Table 3 GIS derived OSM + ESA variables

We assessed the OSM + ESM data set on seven different classifiers (decision trees, gradient boosting trees, AdaBoost, random forest, logistic regression, support vector machines, and k-nearest neighbors) using the scikit-learn package in Python [87]. The models were run for both Nigeria and Guatemala using the same training and test splits as the deep CNN models for comparability.

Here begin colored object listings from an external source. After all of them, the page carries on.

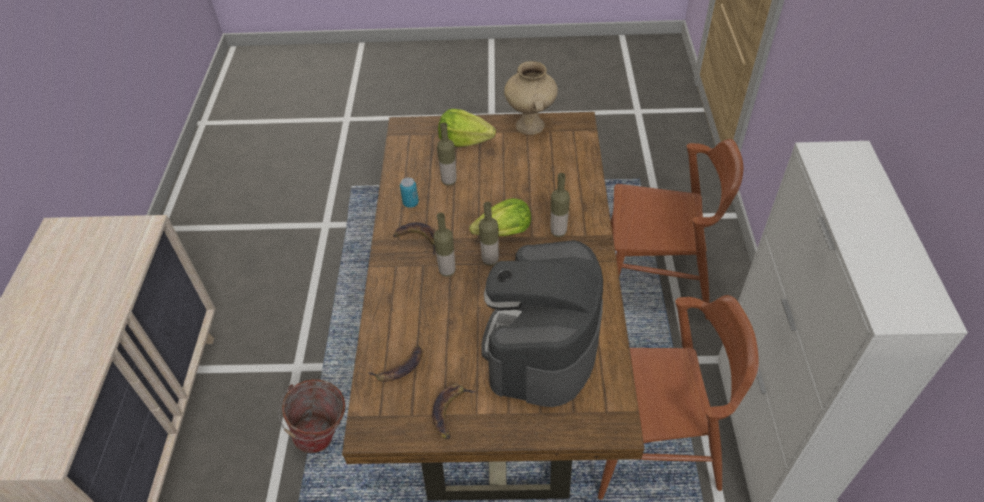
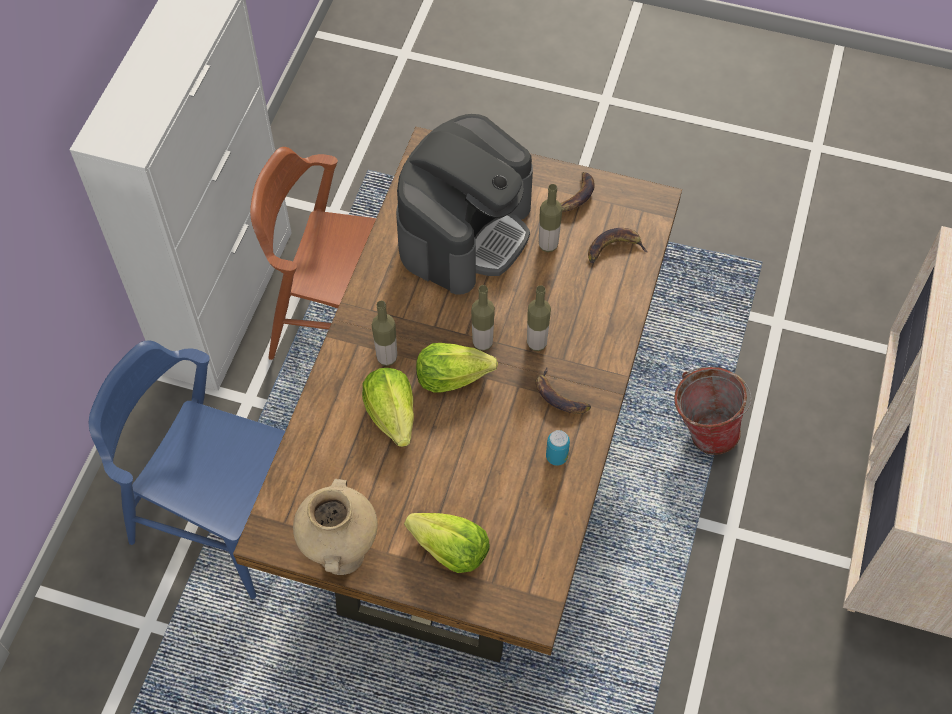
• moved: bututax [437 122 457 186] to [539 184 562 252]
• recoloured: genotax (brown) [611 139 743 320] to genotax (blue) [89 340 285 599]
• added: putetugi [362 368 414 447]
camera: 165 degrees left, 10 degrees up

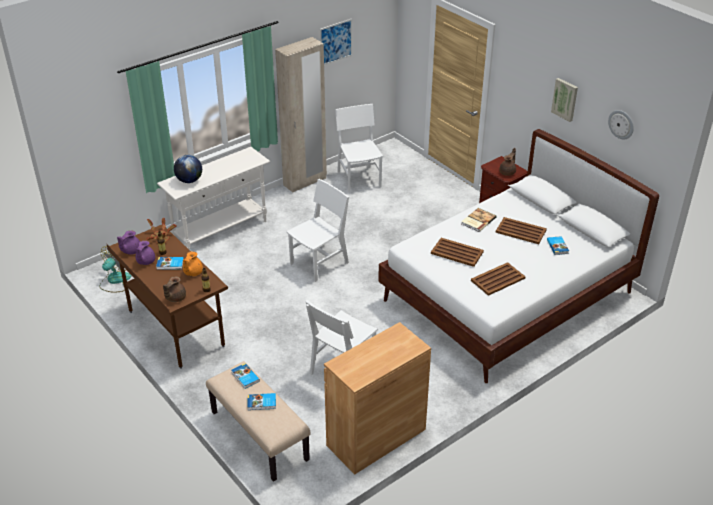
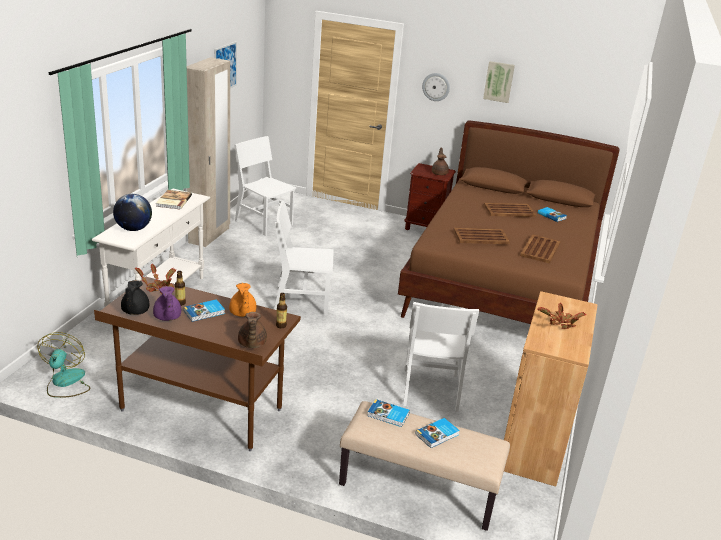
• moved: kefadox [608 110 634 140] to [422 73 450 101]
• recoloured:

Table 4 Model evaluation metrics for the Nigeria and Guatemala test sets

Model evaluation

To evaluate model performance on the test set, we used the following four metrics to assess different aspects of the predictions:

  1. 1.

    Overall accuracy—percent of correct predictions.

  2. 2.

    Precision—true positives/(true positives + false positives). Indicates the number of true positives out of all observations that are predicted positive (i.e., of all the grids that are predicted residential, the percentage that are actually residential).

  3. 3.

    Recall—true positives/(true positives + false negatives). Indicates the number of true positives detected (i.e., the percentage of all residential grids predicted residential by the model).

  4. 4.

    F1-score—harmonic mean of precision and recall:

    $$F_{1} = \frac{2}{{\frac{1}{recall} + \frac{1}{precision}}}$$

These metrics were calculated for each model evaluated, on both data sets. For additional model assessments, we compared overall accuracy across imagery sources (Google, Bing, Esri) and SGC grid area sizes (50 m × 50 m, 100 m × 100 m, 150 m × 150 m). Last, we tested the model sensitivity with respect to the amount new of training data required, to better understand the expected data annotation burden on future survey projects.


Scene classification model results

Table 4 presents model evaluation metrics across the model runs for both Nigeria and Guatemala. Raw agreement of the two independent coders is also provided as the human-level benchmark.

Of the four deep learning models assessed (baseline CNN, VGG16, IncetionV3, and VGG16 + Inception), the ensemble of VGG16 and InceptionV3 performed the best in Nigeria, with an accuracy of 94.4% and F1-score of 92.2%. The ensemble also performed the best in Guatemala with a test set accuracy of 96.4% and F1-score of 96.5%. Overall, the transfer learning models performed considerably better than the baseline CNN, with over 93% accuracy for both VGG16 and InceptionV3 in Nigeria (compared to 88.9% for the baseline CNN) and over 95% for both in Guatemala (compared to 93.3% for the baseline CNN). Both the transfer learning models and the ensemble compared favorably to the human benchmark for Nigeria, performing better than the raw agreement (94.5 vs. 91.0%). These models almost performed as well as the human benchmark in Guatemala (96.4 vs. 97.1%).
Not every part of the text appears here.